* Excerpted passage:
↓↓↓
# Best Table Saw Under $1000?



## blkcheech (Apr 15, 2015)

I am looking to upgrade my tablesaw. I currently have a cheap Craftsman contractor saw. It does OK, but it has a small rip capacity, and the miter channel has the annoying protrusions that make it extremely difficult, if not impossible, to make and kind of jigs for it like a cross cut sled. So I am looking to upgrade. I have a budget of around $1000 (maybe just a bit more), obviously the less I spend the more other tools I can buy though. I was looking at a few different options but I am not sure if I have missed any. What I am looking to do with it, is this:

1. small amount of cabinet building. I won't be making a lot, but a few for around the house. 
2. Mostly interested in making tables and other projects.
3. need something that is or can be mobile to push to the side of my garage
4. nothing super huge as I have a limited amount of storage area in my garage.

Brands/models I am considering (in no particular order:

1. Rigid R4512 - I know there are issues with alignment, but I also heard if you get a good one they are nice for the money

2. Delta 36-725 - seems like a good saw for the price. People have raised concerns about possible customer service issues and it seems making a zero clearance insert is not possible, but it looks like Lowes may sell them.

3. Grizzly - G0771 - looks like a great option, but in searching I have found no place that sells a zero insert or dado insert and I am not sure if one can be made. I like that it is pre wired for 115 as that is all I have. Also not sure about the fence. Saw some people complain about it. Have to have it shipped and could get damaged.

4. Grizzly - G0715P - seems like the saw everyone says to get instead of all the others. comes 220 which won't work for me, but can be rewired, so not a huge deal. Overall seems good, but also has the largest size overall so would take up the most space in my garage. Would have to get it shipped and could get damaged.
↑↑↑
* Your instructions:
In the table saw thread, what voltage is the Grizzly G0715P wired for out of the box?

* Extracted data:
↓↓↓
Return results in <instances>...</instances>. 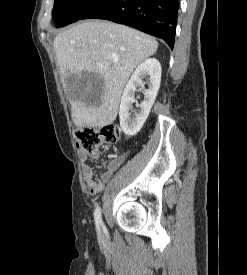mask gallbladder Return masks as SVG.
I'll list each match as a JSON object with an SVG mask.
<instances>
[{"label":"gallbladder","mask_w":247,"mask_h":275,"mask_svg":"<svg viewBox=\"0 0 247 275\" xmlns=\"http://www.w3.org/2000/svg\"><path fill=\"white\" fill-rule=\"evenodd\" d=\"M67 87L84 100L91 95L103 93L102 78L98 74L81 72L67 77Z\"/></svg>","instance_id":"bac80fb5"}]
</instances>
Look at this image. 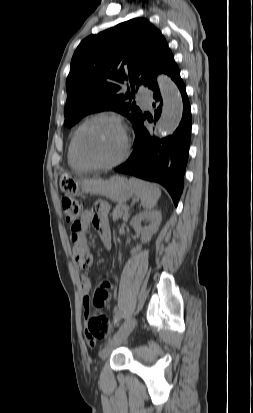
↑↑↑
* Response to this task:
220